** Consigna del ejercicio **
Reescribe el fragmento del texto sobre el amor de la Iglesia que comienza con las palabras "José Hugo Moscol" y termina con "no sentirse rechazado?", poniendo "comunidad" en lugar de "sociedad".

** Pasaje dado **
¿EL AMOR DE LA IGLESIA ES IGUAL AL AMOR DEL MUNDO? ¿ES IMPORTANTE CONOCER AL HERMANO? (Jn 10, 14s)
José Hugo Moscol
Flores
3° DE TEOLOGÍA CALLAO - 2009
"Yo soy el buen pastor; y conozco mis ovejas y las mías me conocen a mí,
como me conoce el Padre y yo conozco a mi Padre y doy mi vida por las
ovejas." (Jn 10, 14s)
En la sociedad de hoy, en donde supuestamente se busca el bien de la
persona, el hombre ¿conoce verdaderamente a aquél con quien se relaciona? o,
mejor aun, ¿conoce con quien vive?, ¿lo ama por lo que es?, o ¿por lo que
puede darle? Y éste ¿se da a conocer tal y cómo es?, o ¿aparenta ser alguien
que no es?, es decir, ¿busca ser amado con sus debilidades o, simplemente,
busca complacer a todos para no sentirse rechazado?
Si queremos dar respuesta a estas preguntas salgamos afuera y relacionémonos
con las personas o, mejor aun, recordemos nuestras experiencias que hemos
tenido en relación con la amistad de alguna persona y, si quieres una
experiencia más cercana, la encontrarás en tu familia. En todo esto te darás
cuenta de que si la persona no se ha encontrado con el amor gratuito de
Dios, si no lo ha experimentado, es más, si no se ha dado cuenta de qué
barro está hecha no podrá amarte por lo que eres, sino por lo que aparentas
ser o por lo que puedas darle para su favor y te utilizará cuantas veces
quiera.

** Datos **
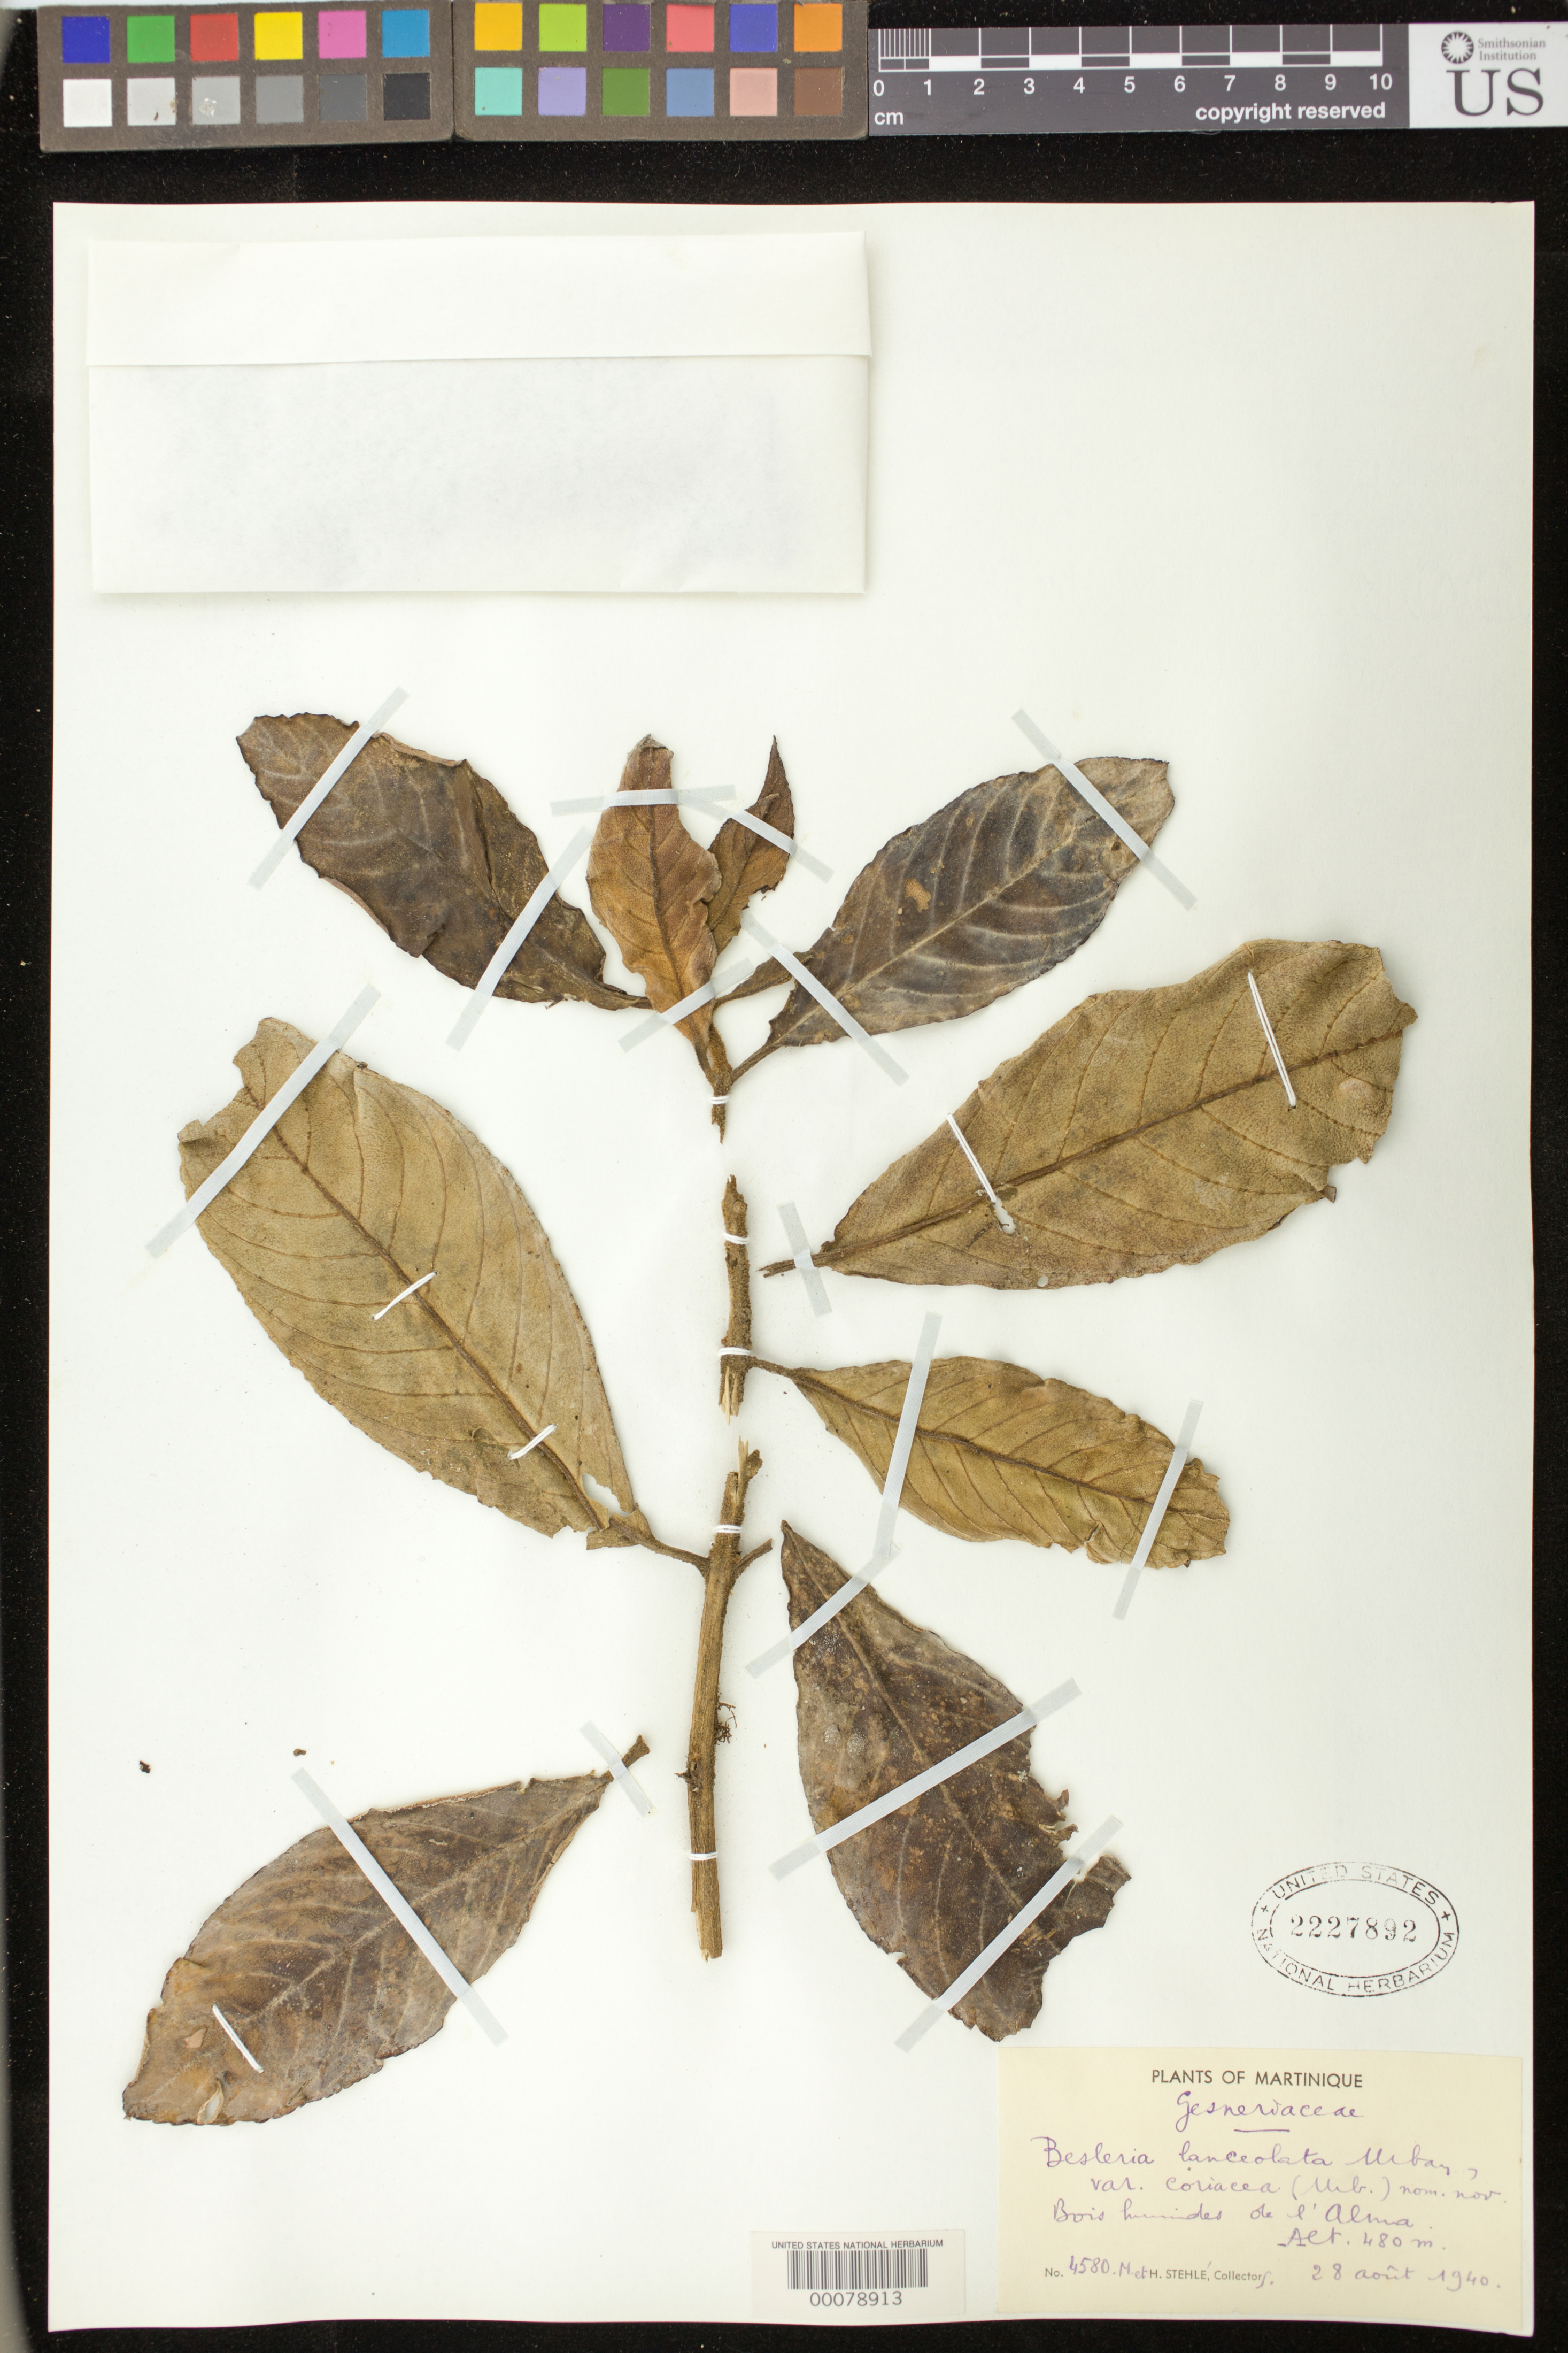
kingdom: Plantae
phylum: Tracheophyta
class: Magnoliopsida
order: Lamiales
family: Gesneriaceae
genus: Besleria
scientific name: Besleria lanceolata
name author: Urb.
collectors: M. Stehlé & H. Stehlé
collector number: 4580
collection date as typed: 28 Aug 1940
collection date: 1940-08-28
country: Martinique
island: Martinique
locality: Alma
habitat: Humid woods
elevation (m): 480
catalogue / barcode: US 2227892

** Respuesta del ejercicio **
José Hugo Moscol
Flores
3° DE TEOLOGÍA CALLAO - 2009
"Yo soy el buen pastor; y conozco mis ovejas y las mías me conocen a mí,
como me conoce el Padre y yo conozco a mi Padre y doy mi vida por las
ovejas." (Jn 10, 14s)
En la comunidad de hoy, en donde supuestamente se busca el bien de la
persona, el hombre ¿conoce verdaderamente a aquél con quien se relaciona? o,
mejor aun, ¿conoce con quien vive?, ¿lo ama por lo que es?, o ¿por lo que
puede darle? Y éste ¿se da a conocer tal y cómo es?, o ¿aparenta ser alguien
que no es?, es decir, ¿busca ser amado con sus debilidades o, simplemente,
busca complacer a todos para no sentirse rechazado?